MARAWI CITY, Philippines, June 6, (Agencies): Philippines troops found bundles of banknotes and cheques worth about $1.6 million abandoned by Islamist militants holed up in Marawi City, a discovery the military said on Tuesday was evidence that the fighters were pulling back.

Fighters linked to Islamic State have been cornered in a built-up sliver of the southern lakeside town after two weeks of intense combat. The military said that over the past 24 hours it had taken several buildings that had been defended by snipers.

In one house they found a vault loaded with neat stacks of money worth 52.2 million pesos ($1.06 million) and cheques made out for cash worth 27 million pesos ($550,000). “The recovery of those millions of cash indicates that they are running because the government troops are pressing in and focusing on destroying them,” Marines Operations Officer Rowan Rimas told a news conference in the town as helicopters on machinegun runs buzzed overhead.

Seizure
Philippine police on Tuesday arrested a man who said he was the father of two brothers whose Maute group of Islamist militants led the seizure of southern Marawi City two weeks ago. The man, who identified himself as Cayamora Maute, was in a vehicle along with a son-in-law, a daughterin- law and a woman believed to be his wife, when it was stopped at a checkpoint in Davao City, regional police official Alexander Tagum said.

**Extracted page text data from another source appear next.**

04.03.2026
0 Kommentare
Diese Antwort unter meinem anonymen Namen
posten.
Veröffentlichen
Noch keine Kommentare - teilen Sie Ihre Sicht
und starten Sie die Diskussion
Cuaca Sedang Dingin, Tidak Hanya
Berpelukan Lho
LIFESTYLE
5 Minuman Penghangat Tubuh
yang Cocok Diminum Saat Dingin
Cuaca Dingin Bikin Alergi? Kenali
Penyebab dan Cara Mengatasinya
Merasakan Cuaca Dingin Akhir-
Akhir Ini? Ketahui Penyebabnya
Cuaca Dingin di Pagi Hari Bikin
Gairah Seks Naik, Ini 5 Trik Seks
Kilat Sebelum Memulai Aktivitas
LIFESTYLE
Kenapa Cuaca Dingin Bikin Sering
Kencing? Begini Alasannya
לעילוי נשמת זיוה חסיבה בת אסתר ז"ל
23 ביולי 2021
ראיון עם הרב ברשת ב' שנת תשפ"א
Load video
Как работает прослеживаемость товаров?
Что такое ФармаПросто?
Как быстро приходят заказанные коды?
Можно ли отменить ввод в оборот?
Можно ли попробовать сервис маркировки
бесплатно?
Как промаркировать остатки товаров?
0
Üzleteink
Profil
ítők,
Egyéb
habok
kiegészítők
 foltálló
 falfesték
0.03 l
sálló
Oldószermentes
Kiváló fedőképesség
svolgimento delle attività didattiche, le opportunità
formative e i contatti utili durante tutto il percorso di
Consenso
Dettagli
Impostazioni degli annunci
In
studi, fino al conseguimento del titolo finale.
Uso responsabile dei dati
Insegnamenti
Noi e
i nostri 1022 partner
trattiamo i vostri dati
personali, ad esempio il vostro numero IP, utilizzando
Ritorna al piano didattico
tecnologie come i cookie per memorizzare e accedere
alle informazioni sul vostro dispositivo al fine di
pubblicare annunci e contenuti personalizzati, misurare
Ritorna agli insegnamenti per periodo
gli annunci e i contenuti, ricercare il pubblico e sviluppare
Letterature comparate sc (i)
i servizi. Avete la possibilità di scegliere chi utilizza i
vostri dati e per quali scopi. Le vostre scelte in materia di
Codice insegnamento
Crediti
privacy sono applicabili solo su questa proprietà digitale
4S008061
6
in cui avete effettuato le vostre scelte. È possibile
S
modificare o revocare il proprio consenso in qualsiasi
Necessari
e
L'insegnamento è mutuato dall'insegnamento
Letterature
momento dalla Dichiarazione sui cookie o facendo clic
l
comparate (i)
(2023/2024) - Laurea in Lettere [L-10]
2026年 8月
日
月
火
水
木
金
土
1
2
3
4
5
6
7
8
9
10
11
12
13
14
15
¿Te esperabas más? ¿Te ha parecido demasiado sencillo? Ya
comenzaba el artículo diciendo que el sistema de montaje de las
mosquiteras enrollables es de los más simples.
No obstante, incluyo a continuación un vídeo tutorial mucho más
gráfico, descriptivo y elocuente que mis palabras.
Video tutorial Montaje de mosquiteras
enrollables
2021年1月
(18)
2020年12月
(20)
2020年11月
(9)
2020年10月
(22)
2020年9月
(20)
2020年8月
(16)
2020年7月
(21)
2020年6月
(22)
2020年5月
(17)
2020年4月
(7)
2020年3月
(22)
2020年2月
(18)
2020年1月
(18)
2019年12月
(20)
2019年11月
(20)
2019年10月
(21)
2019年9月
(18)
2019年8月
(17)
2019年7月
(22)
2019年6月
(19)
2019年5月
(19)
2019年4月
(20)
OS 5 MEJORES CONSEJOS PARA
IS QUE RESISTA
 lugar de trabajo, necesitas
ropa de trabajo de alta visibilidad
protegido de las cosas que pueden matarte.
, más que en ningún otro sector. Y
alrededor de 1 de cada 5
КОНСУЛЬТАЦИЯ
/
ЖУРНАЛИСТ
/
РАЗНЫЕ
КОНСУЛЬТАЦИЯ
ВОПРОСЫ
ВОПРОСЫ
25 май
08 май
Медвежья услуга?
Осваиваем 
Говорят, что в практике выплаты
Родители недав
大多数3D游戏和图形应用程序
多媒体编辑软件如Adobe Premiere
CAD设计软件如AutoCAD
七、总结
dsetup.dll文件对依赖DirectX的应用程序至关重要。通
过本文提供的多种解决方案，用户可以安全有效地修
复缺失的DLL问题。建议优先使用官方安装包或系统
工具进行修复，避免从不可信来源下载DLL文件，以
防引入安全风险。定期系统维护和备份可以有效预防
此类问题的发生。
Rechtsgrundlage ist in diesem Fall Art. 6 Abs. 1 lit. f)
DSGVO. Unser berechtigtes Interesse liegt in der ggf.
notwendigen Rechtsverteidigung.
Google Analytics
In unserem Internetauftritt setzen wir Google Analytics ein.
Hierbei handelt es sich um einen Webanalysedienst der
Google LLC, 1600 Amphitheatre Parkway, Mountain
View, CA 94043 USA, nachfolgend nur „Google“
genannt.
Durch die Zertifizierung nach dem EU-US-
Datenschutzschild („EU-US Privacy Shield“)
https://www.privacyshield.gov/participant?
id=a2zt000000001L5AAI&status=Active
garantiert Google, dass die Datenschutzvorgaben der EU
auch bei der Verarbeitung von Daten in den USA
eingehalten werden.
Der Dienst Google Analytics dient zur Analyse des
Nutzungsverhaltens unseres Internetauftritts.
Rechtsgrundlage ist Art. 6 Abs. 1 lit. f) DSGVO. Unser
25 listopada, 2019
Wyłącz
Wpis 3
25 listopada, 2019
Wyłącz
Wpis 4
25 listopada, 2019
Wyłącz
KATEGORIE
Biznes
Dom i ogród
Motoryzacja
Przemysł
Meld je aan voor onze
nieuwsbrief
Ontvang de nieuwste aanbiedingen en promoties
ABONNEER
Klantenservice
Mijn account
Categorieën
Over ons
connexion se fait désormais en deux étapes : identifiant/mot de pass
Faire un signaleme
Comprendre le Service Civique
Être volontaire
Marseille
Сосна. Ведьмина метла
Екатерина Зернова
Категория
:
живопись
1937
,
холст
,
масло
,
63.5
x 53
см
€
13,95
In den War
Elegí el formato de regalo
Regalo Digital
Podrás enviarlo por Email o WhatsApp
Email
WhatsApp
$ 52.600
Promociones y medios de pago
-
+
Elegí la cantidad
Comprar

Meanwhile, it was an audacious plot sketched out in chilling detail with blue pens on the back of a paper calendar: Islamic militants in the Philippines, including one of the world’s most-wanted militant leaders, would take over a key southern city in their boldest attack to date. With unsettling calm, they spoke of taking hostages from a school, sealing off roads and capturing a highway “so the people will get scared.”

Occupy
Video footage and a separate screengrab image of that secret meeting, obtained exclusively by The Associated Press, offer a rare glimpse into the clandestine operations of insurgents who followed through two weeks ago with an unprecedented assault on the lakeside city of Marawi, parts of which they still occupy today.

The images also provide the first visual proof that a nascent alliance of local Muslim fighters are not only aligned with the Islamic State group, but coordinating and executing complex attacks together. Among those at the table was the purported leader of the Islamic State’s Southeast Asia branch, Isnilon Hapilon, who is on Washington’s list of most-wanted terrorists and has a $5 million bounty on his head.